» **TASK**
Your copy should match the entries exactly, except that it holds no pictures.

+---+

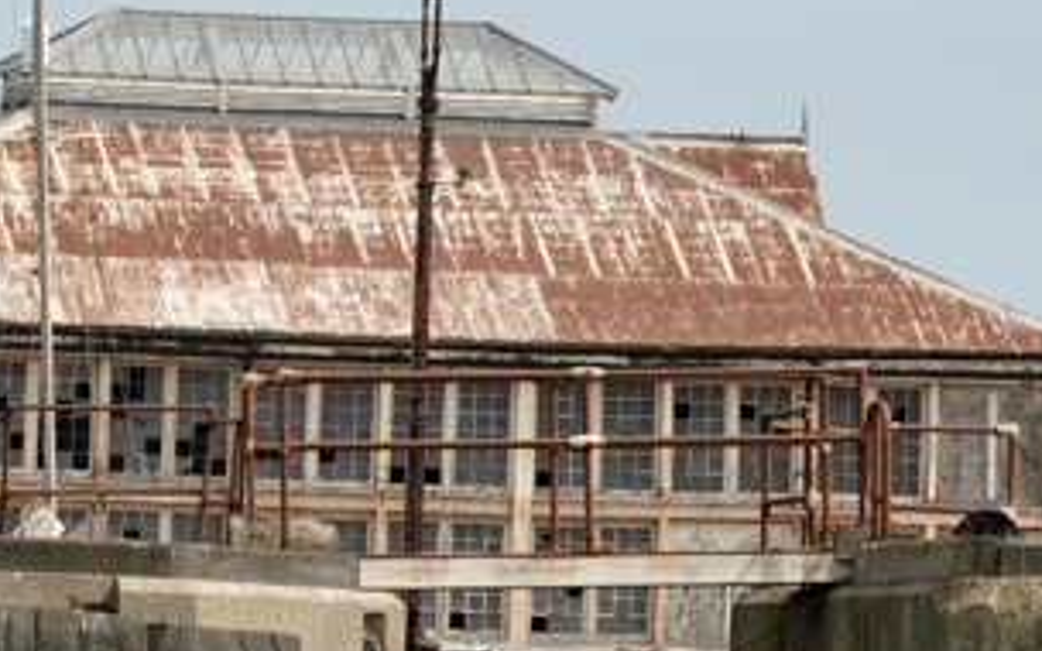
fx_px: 27347
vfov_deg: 1.4
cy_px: 451
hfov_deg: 2.2
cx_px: 247
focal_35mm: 963
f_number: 7.1
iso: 100
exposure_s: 1/250
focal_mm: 151.11
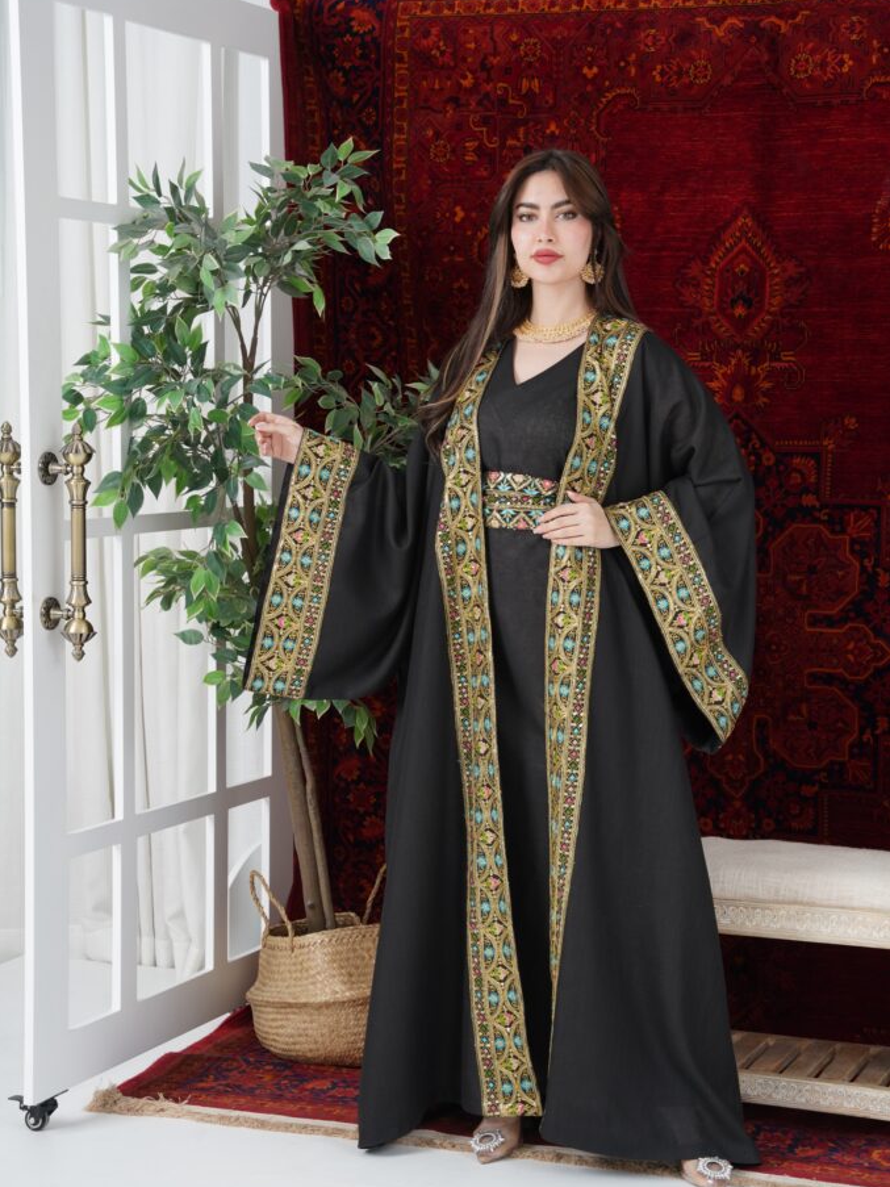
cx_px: 444
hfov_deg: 19.4
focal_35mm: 76
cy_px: 610
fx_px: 2606
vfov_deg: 25.7
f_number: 8
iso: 250
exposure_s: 1/125
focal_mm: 70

+---+

» **FINISHED TASK**
fx_px: 27347
vfov_deg: 1.4
cy_px: 451
hfov_deg: 2.2
cx_px: 247
focal_35mm: 963
f_number: 7.1
iso: 100
exposure_s: 1/250
focal_mm: 151.11
cx_px: 444
hfov_deg: 19.4
focal_35mm: 76
cy_px: 610
fx_px: 2606
vfov_deg: 25.7
f_number: 8
iso: 250
exposure_s: 1/125
focal_mm: 70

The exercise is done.